_Your objective:_ Go to the line containing "TOKEN_PUBKEY=89GTvLDGLy7UBPyUd1rYQMgS1iixG7vR4zTTbvfP6jRu" in the records below. Repeat it and the lines after it exactly, all the way to the end.

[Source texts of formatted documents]
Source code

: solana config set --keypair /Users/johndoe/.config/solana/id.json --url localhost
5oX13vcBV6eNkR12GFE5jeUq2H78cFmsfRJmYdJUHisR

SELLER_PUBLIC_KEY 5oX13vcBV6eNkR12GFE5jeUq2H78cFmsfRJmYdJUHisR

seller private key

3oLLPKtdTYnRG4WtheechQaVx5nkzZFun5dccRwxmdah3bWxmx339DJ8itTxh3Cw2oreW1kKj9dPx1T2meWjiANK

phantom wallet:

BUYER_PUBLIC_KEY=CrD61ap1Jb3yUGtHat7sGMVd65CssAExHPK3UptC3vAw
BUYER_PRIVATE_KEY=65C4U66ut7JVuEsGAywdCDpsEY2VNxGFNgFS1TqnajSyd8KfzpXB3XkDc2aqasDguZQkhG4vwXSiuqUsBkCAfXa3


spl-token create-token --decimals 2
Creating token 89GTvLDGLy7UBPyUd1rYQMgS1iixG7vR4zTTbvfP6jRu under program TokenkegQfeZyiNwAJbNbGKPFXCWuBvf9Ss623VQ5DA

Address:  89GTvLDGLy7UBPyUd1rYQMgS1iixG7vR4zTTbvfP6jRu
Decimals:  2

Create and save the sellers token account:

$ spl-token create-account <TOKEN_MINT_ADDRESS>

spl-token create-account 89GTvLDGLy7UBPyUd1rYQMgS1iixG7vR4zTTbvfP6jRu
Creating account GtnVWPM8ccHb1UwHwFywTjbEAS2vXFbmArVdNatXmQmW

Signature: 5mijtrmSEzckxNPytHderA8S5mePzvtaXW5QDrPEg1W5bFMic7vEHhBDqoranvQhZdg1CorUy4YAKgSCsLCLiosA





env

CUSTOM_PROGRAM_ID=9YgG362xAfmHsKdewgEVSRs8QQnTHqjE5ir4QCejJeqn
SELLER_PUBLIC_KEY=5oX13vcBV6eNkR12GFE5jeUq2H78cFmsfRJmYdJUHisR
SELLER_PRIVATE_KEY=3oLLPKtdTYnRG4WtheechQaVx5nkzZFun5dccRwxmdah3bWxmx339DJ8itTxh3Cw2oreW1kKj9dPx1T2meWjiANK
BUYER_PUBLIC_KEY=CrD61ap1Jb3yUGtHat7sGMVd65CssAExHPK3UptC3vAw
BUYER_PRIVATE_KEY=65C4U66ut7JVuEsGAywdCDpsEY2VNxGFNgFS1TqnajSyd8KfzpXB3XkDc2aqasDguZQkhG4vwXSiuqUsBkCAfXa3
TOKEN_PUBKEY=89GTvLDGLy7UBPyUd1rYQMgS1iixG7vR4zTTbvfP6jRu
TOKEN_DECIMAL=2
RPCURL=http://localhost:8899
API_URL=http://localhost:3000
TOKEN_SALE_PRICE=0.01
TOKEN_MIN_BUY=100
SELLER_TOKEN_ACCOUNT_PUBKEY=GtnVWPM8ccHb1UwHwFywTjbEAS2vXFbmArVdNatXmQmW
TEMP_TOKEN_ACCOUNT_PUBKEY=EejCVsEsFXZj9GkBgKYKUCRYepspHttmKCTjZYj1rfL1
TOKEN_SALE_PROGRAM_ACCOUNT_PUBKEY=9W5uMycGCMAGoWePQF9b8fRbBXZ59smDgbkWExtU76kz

_Answer to the problem:_
TOKEN_PUBKEY=89GTvLDGLy7UBPyUd1rYQMgS1iixG7vR4zTTbvfP6jRu
TOKEN_DECIMAL=2
RPCURL=http://localhost:8899
API_URL=http://localhost:3000
TOKEN_SALE_PRICE=0.01
TOKEN_MIN_BUY=100
SELLER_TOKEN_ACCOUNT_PUBKEY=GtnVWPM8ccHb1UwHwFywTjbEAS2vXFbmArVdNatXmQmW
TEMP_TOKEN_ACCOUNT_PUBKEY=EejCVsEsFXZj9GkBgKYKUCRYepspHttmKCTjZYj1rfL1
TOKEN_SALE_PROGRAM_ACCOUNT_PUBKEY=9W5uMycGCMAGoWePQF9b8fRbBXZ59smDgbkWExtU76kz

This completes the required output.